M. André Vallet. Je demande la parole.
M. le président. La parole est à M. Vallet.
M. André Vallet. Monsieur le secrétaire d'Etat, j'apprécie le fait que vous envisagiez d'apporter plus de clarté dans la répartition des sommes affectées à l'aide sociale.
Je ne veux pas aborder le fond du débat, mais le moins que je puisse dire c'est que, aujourd'hui, cette répartition est très inégale.
Vous avez indiqué que cette charge pesait à hauteur d'environ 15 % sur les budgets communaux. Or le Haut-Rhin, par exemple, engage une dépense de 730 francs, alors que la Guyane prévoit une dépense de 2 609 francs au titre du contingent d'aide sociale. C'est dire que le contribuable de la Guyane et celui du Haut-Rhin ne participent pas de la même manière à cette charge !

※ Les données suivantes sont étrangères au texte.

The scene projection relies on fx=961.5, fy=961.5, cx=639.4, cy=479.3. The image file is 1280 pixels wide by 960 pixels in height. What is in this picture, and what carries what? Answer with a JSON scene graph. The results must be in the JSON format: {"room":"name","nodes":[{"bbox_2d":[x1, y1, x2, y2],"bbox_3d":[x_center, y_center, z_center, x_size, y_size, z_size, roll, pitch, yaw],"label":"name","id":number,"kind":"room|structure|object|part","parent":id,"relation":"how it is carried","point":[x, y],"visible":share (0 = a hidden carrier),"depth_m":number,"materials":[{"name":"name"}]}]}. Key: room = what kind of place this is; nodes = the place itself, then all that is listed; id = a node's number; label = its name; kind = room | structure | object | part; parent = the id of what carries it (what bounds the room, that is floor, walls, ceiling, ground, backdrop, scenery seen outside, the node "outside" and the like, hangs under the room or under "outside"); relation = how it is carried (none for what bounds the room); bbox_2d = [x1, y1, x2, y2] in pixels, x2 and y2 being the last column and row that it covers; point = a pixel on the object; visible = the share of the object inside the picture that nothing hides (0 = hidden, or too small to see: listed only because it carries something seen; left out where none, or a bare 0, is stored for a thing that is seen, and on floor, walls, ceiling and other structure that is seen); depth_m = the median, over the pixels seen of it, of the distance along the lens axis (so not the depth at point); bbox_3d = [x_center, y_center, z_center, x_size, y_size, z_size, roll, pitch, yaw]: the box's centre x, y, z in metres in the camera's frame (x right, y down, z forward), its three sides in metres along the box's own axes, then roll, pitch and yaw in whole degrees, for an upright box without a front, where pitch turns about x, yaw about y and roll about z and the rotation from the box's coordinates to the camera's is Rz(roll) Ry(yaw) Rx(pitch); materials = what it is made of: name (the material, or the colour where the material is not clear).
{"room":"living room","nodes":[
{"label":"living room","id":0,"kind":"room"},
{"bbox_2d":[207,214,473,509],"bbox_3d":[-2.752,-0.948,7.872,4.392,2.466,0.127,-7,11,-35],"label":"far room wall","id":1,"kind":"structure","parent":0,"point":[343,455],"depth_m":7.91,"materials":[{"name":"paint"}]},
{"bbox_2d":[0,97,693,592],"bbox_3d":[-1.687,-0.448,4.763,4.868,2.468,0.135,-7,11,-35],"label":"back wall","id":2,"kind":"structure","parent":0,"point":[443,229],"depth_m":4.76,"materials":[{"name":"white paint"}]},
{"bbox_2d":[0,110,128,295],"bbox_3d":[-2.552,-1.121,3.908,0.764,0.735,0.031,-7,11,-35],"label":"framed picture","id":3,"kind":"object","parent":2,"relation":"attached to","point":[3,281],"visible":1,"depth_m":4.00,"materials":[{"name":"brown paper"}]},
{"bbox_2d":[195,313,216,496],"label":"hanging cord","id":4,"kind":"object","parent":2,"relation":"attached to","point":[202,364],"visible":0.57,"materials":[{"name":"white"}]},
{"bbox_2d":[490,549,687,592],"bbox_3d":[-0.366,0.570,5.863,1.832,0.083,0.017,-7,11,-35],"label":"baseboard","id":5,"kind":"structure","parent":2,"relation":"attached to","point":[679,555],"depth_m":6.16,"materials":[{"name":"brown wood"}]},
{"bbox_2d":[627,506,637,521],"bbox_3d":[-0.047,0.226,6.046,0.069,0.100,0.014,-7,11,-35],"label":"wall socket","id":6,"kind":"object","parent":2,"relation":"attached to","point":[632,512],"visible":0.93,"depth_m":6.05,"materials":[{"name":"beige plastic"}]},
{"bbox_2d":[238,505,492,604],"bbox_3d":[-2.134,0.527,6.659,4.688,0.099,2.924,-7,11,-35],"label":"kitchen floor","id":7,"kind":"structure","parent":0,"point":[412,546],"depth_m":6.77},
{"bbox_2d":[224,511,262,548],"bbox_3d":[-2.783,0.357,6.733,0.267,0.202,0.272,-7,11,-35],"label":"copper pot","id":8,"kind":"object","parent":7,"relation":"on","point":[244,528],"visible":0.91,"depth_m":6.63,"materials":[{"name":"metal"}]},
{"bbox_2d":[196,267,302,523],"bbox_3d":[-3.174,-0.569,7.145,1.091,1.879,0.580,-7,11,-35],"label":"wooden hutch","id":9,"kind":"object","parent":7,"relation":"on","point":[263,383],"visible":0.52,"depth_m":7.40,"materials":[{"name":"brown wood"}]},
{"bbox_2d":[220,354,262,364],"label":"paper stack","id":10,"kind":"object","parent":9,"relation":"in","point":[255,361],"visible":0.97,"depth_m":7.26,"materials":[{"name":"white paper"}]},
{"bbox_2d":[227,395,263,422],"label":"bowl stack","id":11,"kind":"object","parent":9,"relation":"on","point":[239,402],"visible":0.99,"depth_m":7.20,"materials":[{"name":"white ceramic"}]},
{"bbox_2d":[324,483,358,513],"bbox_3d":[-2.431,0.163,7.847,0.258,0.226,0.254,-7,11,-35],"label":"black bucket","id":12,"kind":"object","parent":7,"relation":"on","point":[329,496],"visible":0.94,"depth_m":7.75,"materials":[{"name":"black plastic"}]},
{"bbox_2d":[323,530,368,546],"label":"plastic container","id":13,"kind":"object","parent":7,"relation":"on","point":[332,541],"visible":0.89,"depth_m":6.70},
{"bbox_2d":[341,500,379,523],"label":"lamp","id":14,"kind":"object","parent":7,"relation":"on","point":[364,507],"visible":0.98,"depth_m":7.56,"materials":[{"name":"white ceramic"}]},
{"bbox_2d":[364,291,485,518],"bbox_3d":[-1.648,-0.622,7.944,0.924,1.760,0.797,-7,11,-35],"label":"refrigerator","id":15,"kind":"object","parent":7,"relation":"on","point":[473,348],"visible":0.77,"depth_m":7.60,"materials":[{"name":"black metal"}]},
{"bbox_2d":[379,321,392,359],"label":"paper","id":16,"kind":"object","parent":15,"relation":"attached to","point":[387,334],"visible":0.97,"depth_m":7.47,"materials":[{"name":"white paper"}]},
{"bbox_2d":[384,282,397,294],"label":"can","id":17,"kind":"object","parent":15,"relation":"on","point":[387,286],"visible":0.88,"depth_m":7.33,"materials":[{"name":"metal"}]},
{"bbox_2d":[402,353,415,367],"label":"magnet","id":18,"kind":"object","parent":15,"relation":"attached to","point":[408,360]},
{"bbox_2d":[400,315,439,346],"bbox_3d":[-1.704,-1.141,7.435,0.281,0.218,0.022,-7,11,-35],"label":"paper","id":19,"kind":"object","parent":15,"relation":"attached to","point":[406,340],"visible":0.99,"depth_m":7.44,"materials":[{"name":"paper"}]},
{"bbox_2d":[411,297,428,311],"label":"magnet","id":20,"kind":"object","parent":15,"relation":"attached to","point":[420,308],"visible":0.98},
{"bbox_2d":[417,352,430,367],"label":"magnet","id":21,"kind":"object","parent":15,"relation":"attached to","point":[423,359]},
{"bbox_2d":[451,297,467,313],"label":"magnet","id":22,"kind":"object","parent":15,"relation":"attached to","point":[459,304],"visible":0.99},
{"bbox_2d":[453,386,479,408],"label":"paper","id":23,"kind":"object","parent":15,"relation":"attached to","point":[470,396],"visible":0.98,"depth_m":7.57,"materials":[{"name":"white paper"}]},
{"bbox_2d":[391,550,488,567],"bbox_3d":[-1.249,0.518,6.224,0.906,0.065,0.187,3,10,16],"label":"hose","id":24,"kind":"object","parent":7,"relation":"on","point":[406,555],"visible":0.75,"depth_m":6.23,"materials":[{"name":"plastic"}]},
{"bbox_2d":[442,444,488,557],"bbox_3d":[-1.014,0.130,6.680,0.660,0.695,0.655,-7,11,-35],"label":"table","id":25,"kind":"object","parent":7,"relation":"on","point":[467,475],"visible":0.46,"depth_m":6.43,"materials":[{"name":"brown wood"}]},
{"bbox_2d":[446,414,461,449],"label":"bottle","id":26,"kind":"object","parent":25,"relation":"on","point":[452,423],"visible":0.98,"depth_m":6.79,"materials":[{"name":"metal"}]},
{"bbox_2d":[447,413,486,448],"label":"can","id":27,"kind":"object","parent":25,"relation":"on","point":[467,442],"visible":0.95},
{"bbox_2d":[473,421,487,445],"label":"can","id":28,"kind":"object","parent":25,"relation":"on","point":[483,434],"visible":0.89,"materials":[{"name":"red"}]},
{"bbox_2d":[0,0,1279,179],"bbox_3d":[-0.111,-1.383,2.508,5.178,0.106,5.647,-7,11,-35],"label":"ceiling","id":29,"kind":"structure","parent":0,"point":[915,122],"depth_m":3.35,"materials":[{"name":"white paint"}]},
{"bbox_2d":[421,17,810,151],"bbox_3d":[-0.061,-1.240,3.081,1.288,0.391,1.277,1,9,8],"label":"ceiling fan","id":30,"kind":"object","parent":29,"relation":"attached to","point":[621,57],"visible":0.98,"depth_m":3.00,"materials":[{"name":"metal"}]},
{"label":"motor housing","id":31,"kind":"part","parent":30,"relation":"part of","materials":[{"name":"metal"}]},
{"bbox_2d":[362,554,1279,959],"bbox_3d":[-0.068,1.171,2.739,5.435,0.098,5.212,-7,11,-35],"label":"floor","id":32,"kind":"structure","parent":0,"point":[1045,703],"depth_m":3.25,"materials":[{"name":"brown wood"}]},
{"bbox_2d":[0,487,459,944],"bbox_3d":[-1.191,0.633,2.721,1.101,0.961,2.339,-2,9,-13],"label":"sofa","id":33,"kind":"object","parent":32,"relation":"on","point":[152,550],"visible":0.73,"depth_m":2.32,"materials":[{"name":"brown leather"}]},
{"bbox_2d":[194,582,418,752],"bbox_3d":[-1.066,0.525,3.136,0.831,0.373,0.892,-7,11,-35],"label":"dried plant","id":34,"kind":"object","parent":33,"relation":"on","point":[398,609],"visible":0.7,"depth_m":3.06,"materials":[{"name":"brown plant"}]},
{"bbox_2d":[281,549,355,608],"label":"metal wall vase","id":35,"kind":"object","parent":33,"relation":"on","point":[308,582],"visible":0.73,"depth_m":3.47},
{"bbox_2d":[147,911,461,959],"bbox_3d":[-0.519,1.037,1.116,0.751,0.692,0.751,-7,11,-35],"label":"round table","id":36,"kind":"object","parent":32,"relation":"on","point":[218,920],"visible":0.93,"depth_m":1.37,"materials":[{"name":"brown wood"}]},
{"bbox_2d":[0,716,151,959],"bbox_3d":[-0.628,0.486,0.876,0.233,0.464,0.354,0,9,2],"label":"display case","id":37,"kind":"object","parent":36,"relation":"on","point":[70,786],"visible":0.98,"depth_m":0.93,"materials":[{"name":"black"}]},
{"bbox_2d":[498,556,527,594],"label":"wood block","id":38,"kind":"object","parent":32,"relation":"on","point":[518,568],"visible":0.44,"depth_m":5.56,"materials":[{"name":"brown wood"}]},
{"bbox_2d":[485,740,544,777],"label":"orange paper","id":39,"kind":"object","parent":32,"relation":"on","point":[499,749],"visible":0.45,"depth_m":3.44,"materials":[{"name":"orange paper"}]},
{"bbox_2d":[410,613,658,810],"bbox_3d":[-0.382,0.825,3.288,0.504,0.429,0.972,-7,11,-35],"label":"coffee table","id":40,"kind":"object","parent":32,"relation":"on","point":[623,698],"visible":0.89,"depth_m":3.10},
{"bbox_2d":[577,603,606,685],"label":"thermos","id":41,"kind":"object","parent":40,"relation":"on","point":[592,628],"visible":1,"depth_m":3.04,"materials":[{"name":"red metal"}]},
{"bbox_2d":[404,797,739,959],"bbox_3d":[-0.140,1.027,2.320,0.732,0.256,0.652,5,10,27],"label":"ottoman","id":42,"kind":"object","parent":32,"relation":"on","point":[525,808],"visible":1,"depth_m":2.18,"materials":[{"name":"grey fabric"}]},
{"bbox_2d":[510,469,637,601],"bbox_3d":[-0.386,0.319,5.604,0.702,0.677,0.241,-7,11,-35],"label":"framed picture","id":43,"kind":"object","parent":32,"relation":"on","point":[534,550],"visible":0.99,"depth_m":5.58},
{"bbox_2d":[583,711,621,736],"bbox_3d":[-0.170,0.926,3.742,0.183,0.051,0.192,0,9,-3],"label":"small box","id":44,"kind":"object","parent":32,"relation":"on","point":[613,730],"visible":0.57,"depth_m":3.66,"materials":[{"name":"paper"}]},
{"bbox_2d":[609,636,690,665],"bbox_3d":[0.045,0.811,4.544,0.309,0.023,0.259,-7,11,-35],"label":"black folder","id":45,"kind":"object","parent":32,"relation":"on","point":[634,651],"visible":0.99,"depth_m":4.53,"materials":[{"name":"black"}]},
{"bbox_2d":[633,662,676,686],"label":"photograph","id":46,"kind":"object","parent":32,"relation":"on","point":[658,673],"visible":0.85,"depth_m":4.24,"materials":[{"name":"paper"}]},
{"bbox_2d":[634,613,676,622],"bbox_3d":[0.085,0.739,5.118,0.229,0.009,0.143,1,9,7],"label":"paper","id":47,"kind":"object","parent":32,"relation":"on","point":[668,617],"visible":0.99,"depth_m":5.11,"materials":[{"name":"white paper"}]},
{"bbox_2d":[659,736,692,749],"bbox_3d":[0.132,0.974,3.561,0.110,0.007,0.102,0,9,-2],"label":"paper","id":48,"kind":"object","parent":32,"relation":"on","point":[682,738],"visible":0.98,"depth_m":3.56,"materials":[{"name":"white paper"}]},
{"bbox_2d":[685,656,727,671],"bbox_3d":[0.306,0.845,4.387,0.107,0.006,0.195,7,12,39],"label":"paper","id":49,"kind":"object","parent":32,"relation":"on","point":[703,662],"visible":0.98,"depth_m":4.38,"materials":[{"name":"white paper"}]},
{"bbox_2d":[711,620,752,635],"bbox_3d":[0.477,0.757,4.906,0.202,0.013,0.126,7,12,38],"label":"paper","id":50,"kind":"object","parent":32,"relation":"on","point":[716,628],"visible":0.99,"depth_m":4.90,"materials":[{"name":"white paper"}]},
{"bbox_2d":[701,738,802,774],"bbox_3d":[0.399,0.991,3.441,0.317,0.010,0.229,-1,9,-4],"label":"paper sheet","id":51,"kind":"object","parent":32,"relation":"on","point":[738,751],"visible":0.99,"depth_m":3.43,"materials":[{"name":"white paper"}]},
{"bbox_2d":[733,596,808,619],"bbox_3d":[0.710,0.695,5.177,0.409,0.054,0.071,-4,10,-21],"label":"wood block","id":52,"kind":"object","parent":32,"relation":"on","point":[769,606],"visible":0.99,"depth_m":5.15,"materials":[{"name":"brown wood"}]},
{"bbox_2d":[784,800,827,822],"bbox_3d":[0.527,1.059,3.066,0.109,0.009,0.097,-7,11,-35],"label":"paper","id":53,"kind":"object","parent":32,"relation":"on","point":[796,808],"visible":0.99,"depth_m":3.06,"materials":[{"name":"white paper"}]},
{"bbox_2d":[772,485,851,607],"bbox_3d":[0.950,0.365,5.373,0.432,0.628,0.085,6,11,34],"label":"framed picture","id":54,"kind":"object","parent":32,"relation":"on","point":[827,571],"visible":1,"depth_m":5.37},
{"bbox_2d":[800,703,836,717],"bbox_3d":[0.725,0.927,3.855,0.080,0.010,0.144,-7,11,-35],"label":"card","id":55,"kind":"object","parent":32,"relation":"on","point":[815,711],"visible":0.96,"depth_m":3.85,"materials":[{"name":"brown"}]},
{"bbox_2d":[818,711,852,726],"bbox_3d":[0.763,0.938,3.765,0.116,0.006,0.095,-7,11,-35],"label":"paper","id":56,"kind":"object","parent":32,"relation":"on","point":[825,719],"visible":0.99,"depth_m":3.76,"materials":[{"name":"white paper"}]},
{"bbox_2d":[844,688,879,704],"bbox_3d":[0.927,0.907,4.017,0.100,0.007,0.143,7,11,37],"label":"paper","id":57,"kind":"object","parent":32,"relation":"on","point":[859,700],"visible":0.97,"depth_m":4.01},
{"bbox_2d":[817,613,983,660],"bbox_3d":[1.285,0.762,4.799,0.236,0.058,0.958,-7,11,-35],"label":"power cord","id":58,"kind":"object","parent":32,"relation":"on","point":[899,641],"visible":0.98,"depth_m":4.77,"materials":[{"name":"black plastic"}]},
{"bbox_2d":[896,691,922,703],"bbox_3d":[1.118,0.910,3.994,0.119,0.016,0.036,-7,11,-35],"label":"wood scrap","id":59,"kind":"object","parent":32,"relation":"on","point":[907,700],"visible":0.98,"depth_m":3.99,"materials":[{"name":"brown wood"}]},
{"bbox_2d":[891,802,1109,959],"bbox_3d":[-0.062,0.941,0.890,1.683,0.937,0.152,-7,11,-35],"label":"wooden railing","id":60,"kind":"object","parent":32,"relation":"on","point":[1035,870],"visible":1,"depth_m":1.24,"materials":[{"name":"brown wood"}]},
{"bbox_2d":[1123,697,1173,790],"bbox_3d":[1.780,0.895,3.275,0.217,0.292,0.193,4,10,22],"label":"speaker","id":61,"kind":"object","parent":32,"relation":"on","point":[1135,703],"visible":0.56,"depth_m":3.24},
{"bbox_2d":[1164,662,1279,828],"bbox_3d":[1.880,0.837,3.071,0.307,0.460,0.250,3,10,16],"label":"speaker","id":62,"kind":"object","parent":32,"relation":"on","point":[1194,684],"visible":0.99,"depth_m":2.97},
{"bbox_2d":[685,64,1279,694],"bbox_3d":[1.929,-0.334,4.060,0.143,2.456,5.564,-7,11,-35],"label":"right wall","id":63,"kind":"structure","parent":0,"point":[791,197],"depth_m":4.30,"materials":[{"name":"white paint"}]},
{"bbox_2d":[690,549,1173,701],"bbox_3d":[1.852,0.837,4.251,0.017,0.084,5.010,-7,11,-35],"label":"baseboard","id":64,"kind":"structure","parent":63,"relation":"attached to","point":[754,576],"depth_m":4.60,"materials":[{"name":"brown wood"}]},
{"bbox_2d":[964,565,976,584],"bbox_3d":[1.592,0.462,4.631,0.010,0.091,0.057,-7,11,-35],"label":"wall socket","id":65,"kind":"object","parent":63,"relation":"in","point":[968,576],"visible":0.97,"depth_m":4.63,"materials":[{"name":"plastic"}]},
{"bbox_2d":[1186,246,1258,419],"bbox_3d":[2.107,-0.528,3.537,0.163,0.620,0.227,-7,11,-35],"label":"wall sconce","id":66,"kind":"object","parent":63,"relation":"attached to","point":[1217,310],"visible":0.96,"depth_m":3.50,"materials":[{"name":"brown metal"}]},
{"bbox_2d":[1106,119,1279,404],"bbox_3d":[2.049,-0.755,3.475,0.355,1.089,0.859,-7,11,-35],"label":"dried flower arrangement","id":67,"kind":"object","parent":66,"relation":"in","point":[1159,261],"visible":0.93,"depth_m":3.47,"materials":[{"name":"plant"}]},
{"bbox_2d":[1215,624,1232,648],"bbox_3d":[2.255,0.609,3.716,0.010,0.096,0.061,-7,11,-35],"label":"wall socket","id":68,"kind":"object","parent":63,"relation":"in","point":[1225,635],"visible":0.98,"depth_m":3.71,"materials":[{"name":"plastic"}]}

Mais le fond de ma question, monsieur le secrétaire d'Etat, était autre. Je ne souhaite pas ouvrir un débat sur la précarité, qui nous préoccupe tous, mais est-il bien raisonnable - je sais que le précédent gouvernement envisageait d'agir, et j'aimerais savoir si vous comptez aujourd'hui oeuvrer dans le même sens - est-il bien raisonnable, dis-je, que les communes jouent le rôle de percepteurs pour les conseils généraux ? En effet, elles prélèvent une somme qu'elles versent directement au conseil général pour une compétence qui dépend, aux termes de la loi de décentralisation, exclusivement des conseils généraux.